Build in Human Prompts

Let your user know they can reach a human if they need one and tell them how to escalate the chat to “bring in the human” so to speak. There are some questions a bot just won’t have an answer for and there are some issues too complex to be handled in a decision tree. For this reason, it’s good to 1. Give your bot a very specific use-case instead of an open-ended “I’ll do anything for you” agenda. 2. Have a human on standby to take over if the need arises.

Remember, It’s a Conversation

A chatbot I test drove recently delivered four multi-sentence responses and an image in a row, right on top of one another. This meant I had to scroll WAY up to find the beginning of the bot’s reply. It diminished the customer experience just a bit, obviously. When writing chatbot scripts, keep your responses short and involve the user regularly.

Have you ever been at a party and there’s the dude who only stops talking long enough to breathe and make sure everyone else is still paying attention to him? He doesn’t really engage anyone else in the conversation, just likes to hear himself talk. Yep, you know the guy. Don’t make your bot sound like that guy. Invite the user into the conversation on a regular basis so it doesn’t feel like you’re talking at them. Along with being concise (see above) remember that the purpose of your chatbot is to serve the user, not get all poetic and fancy with your words.

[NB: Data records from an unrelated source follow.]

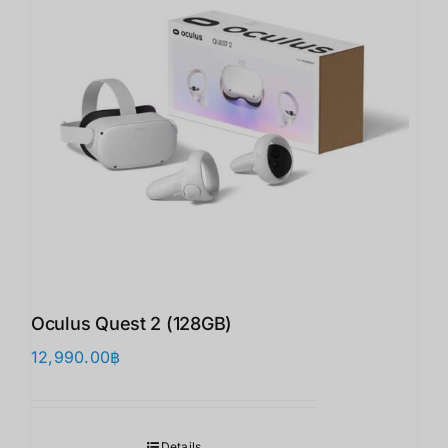
Oculus Quest 2 (128GB)
12,990.00
฿
Details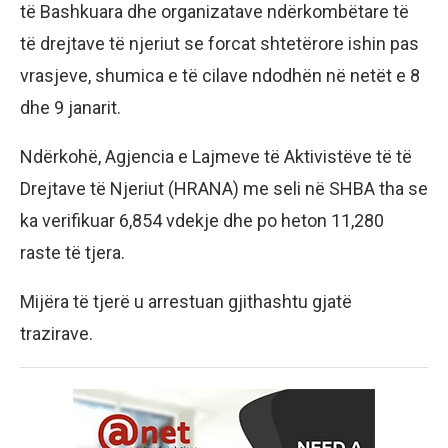
të Bashkuara dhe organizatave ndërkombëtare të
të drejtave të njeriut se forcat shtetërore ishin pas
vrasjeve, shumica e të cilave ndodhën në netët e 8
dhe 9 janarit.
Ndërkohë, Agjencia e Lajmeve të Aktivistëve të të
Drejtave të Njeriut (HRANA) me seli në SHBA tha se
ka verifikuar 6,854 vdekje dhe po heton 11,280
raste të tjera.
Mijëra të tjerë u arrestuan gjithashtu gjatë
trazirave.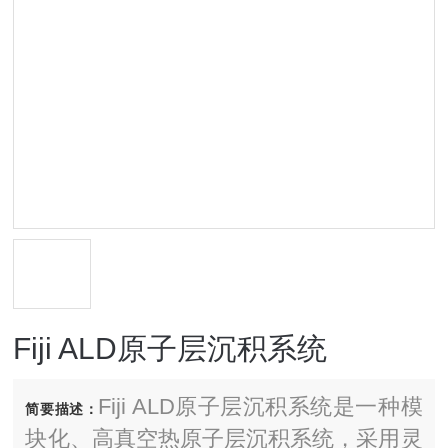
Fiji ALD原子层沉积系统
Fiji ALD原子层沉积系统是一种模
简要描述：
块化、高真空热原子层沉积系统，采用灵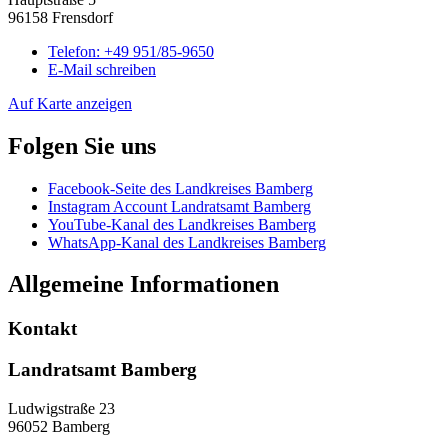
96158 Frensdorf
Telefon:
+49 951/85-9650
E-Mail schreiben
Auf Karte anzeigen
Folgen Sie uns
Facebook-Seite des Landkreises Bamberg
Instagram Account Landratsamt Bamberg
YouTube-Kanal des Landkreises Bamberg
WhatsApp-Kanal des Landkreises Bamberg
Allgemeine Informationen
Kontakt
Landratsamt Bamberg
Ludwigstraße 23
96052 Bamberg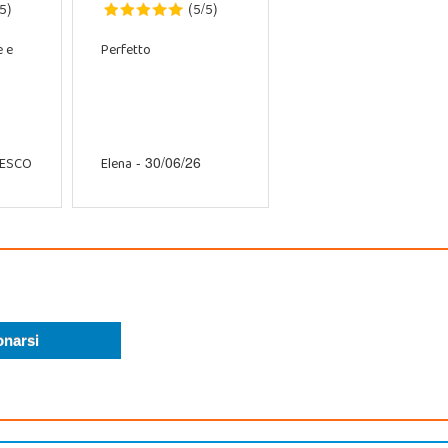
5
5
5
)
(
/
)
e e
Perfetto
CESCO
Elena
- 30/06/26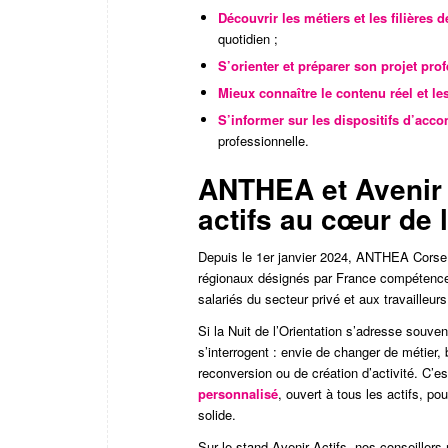
Découvrir les métiers et les filières 
quotidien ;
S’orienter et préparer son projet pro
Mieux connaître le contenu réel et le
S’informer sur les dispositifs d’ac
professionnelle.
ANTHEA et Avenir 
actifs au cœur de
Depuis le 1er janvier 2024, ANTHEA Corse 
régionaux désignés par France compétence
salariés du secteur privé et aux travailleur
Si la Nuit de l’Orientation s’adresse souven
s’interrogent : envie de changer de métier,
reconversion ou de création d’activité. C’
personnalisé
, ouvert à tous les actifs, po
solide.
Sur le stand Avenir Actifs, nos conseillers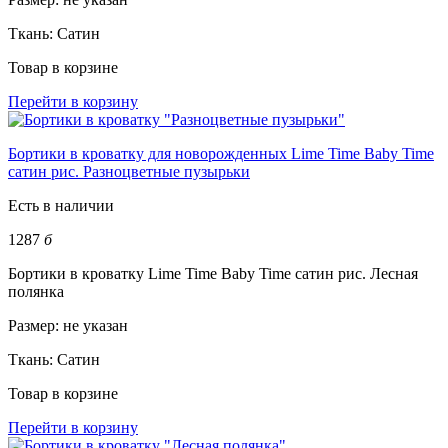
Ткань:
Сатин
Товар в корзине
Перейти в корзину
Бортики в кроватку для новорожденных Lime Time Baby Time
сатин рис. Разноцветные пузырьки
Есть в наличии
1287
б
Бортики в кроватку Lime Time Baby Time сатин рис. Лесная
полянка
Размер:
не указан
Ткань:
Сатин
Товар в корзине
Перейти в корзину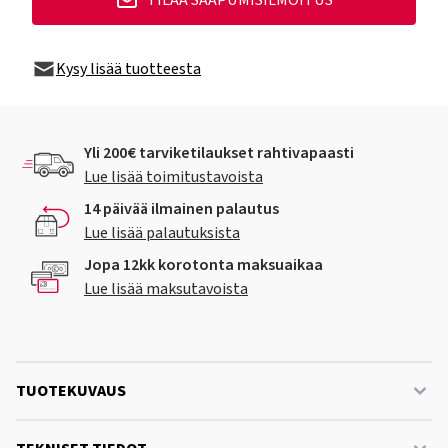
TILAA SAAPUMISILMOITUS
Kysy lisää tuotteesta
Yli 200€ tarviketilaukset rahtivapaasti
Lue lisää toimitustavoista
14 päivää ilmainen palautus
Lue lisää palautuksista
Jopa 12kk korotonta maksuaikaa
Lue lisää maksutavoista
TUOTEKUVAUS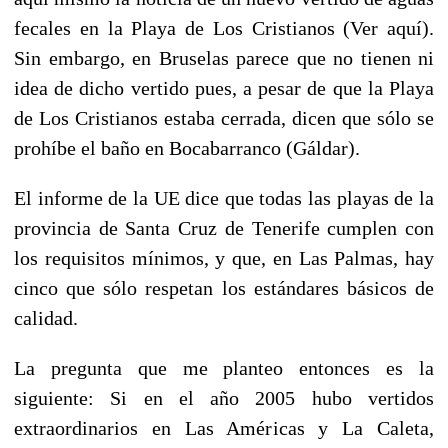
fecales en la Playa de Los Cristianos (Ver aquí).
Sin embargo, en Bruselas parece que no tienen ni
idea de dicho vertido pues, a pesar de que la Playa
de Los Cristianos estaba cerrada, dicen que sólo se
prohíbe el baño en Bocabarranco (Gáldar).
El informe de la UE dice que todas las playas de la
provincia de Santa Cruz de Tenerife cumplen con
los requisitos mínimos, y que, en Las Palmas, hay
cinco que sólo respetan los estándares básicos de
calidad.
La pregunta que me planteo entonces es la
siguiente: Si en el año 2005 hubo vertidos
extraordinarios en Las Américas y La Caleta,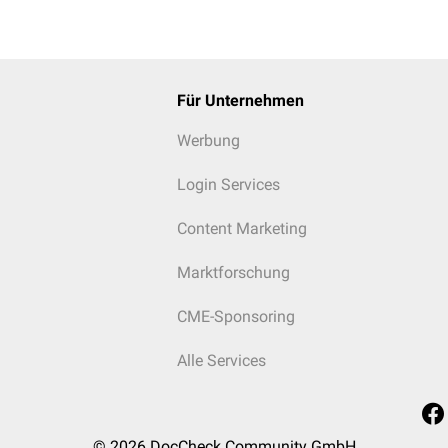
Für Unternehmen
Werbung
Login Services
Content Marketing
Marktforschung
CME-Sponsoring
Alle Services
© 2026
DocCheck Community GmbH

Remember, It’s an Experience

Using a chatbot should be more experiential than reading a blog post on your site. For that reason, try to inject some fun into the exchange when writing chatbot scripts. The level of fun will depend on your use-case, brand voice and ideal user persona. But if you can encourage the user to have some fun using and interacting with your chatbot plus solve a problem for them you will have created a big win in customer experience for your brand.

Bots are Your Friends

I know the question in the back of your mind is, “Yeah, but how long before this bot replaces me as a copywriter?” The truth is, that might happen but it’s a long way off. For now, I say embrace the bots. Make friends with them. Help them help your customers or your clients’ customers. At the end of the day, most of us work in copywriting because we value communication and chatbots are one tool that can help us be better at that. Happy learning.